Görev 1
New York'taki yaşamı anlatan metne göre bir kablonun fiyatı ne kadar?
Görev 2
New York'taki yaşamı anlatan metni kaldığı yerden sürdürün.

Metin
____________________

3 Temmuz 2008 Perşembe

New York'da yaşam

Bir kaç gündür yazamıyorum diye macera bitti sanmayın.New York macerası tam gaz devam ediyor.Şehri daha çok öğrenmeye ve alışmaya başladım. Şehirde neredeyse bilmediğim mekan kalmadı. Gerçi hala bazı mekanları ve adresleri karıştırıyorum ama olacak o kadar :)

Son bir kaç gündür teknik aksaklıklardan dolayı nete giremedim. Bağlandığım wireless a zart diye şifre konunca apışıp kaldık tabi :). Bizim evdeki modem de 4 portlu normal bir modemmiş. E dedik gidelim kablo alalım. Alalım almasına da bir kablo 15$ olur mu yaaa...

New York'da yaşayanlara acımaya başladım dostlar. Onlar herşeyin en kötüsünü en pahalıya alıyorlar. Su 1$, en basitinden bir meyva suyu 2$ ve hepsi katkılı. Şeftaliler, erikler, kayısılar bizim ülkemizdekilerle alakası olmayan henüz olmamış meyvalar tane uslulü ile 2-3$ a satılıyorlar (Muzun 3 tanesi 1$, üzümün salkımı 2$). Yol kenarlarında ufak arabalarda satılan bu meyvalar ilgi ile(!) yeniyor. Valla ne diyeyim ülkemizin kıymetini bilelim :)

____________________

Listelenen satırlar
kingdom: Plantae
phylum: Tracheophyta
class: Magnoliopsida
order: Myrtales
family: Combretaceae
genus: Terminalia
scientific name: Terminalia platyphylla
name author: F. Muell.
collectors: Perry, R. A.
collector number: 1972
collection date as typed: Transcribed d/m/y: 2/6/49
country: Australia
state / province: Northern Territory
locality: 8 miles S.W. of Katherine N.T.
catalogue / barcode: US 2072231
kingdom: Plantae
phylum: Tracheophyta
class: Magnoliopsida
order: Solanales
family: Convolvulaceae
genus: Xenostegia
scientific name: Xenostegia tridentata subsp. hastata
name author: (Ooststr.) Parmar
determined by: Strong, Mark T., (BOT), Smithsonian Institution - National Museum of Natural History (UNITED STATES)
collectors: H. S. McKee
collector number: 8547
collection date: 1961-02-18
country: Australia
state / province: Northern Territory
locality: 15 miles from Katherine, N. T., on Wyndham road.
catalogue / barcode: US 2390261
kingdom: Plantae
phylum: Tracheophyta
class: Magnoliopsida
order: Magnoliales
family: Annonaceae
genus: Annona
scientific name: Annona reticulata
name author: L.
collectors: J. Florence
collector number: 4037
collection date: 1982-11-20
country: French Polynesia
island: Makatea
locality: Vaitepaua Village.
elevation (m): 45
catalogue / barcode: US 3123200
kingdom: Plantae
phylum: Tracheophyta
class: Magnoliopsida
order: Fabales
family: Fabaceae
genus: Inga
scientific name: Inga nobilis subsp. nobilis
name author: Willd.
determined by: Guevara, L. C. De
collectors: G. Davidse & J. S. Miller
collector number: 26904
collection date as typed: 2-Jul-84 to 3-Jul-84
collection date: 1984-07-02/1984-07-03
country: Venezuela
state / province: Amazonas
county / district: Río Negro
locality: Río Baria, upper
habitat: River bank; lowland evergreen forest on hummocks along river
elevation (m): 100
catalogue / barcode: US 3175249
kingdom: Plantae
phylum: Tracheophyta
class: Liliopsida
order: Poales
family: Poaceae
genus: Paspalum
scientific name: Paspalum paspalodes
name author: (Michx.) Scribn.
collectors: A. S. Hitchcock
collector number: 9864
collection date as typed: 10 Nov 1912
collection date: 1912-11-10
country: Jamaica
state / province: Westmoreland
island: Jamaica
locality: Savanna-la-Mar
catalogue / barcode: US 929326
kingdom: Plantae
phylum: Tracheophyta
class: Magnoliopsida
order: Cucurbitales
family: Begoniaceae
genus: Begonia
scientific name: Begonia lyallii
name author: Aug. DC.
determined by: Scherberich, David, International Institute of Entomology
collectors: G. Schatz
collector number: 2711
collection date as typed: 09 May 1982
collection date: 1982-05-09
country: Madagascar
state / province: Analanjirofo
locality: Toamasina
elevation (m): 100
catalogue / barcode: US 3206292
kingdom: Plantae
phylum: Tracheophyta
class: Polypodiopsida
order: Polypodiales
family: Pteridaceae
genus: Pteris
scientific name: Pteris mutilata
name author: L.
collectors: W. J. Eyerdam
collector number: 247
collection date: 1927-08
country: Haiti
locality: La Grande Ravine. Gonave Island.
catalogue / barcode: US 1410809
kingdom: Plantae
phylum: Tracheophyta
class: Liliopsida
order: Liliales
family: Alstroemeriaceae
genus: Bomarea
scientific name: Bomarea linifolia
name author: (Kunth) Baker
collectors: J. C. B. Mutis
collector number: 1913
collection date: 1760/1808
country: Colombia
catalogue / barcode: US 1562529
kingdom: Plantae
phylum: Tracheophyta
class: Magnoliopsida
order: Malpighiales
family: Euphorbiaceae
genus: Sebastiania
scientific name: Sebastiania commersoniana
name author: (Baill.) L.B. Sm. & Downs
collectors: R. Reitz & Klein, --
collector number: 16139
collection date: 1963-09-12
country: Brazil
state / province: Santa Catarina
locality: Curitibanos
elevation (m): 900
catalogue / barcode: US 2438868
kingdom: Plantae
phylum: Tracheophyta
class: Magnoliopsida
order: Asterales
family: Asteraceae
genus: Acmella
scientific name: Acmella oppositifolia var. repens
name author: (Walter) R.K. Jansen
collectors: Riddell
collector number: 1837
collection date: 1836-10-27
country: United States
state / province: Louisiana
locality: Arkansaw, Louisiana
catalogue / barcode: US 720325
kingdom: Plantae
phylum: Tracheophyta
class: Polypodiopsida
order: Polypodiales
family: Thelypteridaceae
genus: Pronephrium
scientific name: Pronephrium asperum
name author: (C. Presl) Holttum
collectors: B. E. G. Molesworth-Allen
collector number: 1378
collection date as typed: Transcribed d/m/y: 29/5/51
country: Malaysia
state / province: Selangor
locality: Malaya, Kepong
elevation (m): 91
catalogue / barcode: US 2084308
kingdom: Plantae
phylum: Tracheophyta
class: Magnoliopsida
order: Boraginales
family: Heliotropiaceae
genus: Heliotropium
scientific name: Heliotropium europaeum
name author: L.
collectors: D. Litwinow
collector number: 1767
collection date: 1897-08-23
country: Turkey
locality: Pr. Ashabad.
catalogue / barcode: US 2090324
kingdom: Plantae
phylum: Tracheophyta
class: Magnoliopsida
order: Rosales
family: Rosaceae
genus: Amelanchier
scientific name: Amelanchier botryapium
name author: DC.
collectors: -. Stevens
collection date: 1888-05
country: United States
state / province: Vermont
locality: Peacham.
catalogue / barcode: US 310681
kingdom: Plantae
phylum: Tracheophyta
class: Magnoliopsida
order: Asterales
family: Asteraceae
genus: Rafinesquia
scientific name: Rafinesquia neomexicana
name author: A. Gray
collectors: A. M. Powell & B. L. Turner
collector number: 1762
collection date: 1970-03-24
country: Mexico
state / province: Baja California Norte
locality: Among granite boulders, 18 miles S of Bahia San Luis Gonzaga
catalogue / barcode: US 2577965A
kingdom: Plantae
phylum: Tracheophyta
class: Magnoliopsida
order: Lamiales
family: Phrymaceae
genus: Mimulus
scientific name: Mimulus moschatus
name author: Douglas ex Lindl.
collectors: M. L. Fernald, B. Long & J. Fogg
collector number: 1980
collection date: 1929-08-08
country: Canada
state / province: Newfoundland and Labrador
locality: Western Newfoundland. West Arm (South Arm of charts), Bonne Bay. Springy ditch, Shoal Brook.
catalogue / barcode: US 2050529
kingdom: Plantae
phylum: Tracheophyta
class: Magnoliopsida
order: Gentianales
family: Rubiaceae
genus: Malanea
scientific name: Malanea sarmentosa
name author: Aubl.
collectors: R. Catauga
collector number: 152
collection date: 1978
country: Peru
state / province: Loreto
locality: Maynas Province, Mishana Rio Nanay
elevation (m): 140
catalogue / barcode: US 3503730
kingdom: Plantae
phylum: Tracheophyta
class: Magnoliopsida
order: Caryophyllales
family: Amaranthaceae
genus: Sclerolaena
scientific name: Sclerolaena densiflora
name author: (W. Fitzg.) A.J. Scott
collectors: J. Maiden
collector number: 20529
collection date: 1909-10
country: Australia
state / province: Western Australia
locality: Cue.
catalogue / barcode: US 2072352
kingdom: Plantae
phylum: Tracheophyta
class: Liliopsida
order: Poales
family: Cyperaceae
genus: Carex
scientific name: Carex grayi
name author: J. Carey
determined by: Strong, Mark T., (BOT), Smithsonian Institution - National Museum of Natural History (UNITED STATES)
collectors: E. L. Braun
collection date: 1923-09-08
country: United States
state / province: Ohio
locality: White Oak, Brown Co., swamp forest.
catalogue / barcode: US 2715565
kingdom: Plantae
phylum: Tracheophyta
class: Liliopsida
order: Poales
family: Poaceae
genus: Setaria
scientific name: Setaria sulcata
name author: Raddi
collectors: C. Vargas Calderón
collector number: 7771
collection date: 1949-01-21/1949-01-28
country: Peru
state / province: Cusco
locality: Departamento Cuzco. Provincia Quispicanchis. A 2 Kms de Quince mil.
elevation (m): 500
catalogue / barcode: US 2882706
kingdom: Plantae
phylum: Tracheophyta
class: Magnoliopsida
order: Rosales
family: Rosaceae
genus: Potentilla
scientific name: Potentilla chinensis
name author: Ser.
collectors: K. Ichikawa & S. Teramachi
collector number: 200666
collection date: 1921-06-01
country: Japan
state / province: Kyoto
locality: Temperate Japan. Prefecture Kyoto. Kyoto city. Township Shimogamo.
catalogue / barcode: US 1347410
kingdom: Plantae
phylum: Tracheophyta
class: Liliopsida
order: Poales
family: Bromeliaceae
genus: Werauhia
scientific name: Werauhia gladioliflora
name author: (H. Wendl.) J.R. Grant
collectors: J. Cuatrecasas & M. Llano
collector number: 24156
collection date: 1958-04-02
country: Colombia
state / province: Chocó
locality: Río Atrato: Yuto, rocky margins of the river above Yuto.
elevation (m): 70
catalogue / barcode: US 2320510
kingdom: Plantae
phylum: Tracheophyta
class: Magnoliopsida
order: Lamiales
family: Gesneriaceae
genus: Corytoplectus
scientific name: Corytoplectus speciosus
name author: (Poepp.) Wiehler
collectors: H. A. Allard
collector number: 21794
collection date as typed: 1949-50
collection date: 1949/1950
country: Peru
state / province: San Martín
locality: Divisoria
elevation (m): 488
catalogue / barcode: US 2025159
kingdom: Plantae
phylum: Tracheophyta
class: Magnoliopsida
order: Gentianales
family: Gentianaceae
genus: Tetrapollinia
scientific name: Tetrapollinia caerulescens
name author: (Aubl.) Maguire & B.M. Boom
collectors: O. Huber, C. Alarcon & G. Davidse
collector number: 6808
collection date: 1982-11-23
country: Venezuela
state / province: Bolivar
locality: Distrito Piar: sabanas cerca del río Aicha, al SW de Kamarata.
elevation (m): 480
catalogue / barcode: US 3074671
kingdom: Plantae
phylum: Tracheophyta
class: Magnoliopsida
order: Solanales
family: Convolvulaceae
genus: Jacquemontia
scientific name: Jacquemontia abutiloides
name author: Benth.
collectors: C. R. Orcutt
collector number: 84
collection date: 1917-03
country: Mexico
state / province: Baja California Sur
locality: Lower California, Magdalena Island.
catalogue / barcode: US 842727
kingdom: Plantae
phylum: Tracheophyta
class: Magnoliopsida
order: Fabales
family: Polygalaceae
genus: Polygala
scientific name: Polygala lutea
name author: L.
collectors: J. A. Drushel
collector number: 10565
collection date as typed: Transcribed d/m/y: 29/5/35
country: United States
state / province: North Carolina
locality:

____________________

Görev yanıtı 1
15 dolar.

Görev yanıtı 2
New York acayip bir şehir. Güzellikleri olduğu kadar bir çok kötülüğü de var. Sakın gözünüzde büyütmeyin yani :). Örneğin bir Times square'e girdiğinizde o canlı ışıklar rengarenk dünya sizi alıp başka bir dünyaya götürüyor. Başınız yukarılarda bu cezbedici dünyayı izlerken bir koku dikkatinizi çekiyor. Bu koku tanıdık. Bildiğiniz bok işte (afedersiniz :)) Sağolsun son derece karizma olduğunu bas bas çığıran atlı polislerimiz o atları o kadar güzel tımarlamanın yanında bir de kıçlarına bez taksalarmış ya ! Times Square'i bok götürüyordu dün akşam :D.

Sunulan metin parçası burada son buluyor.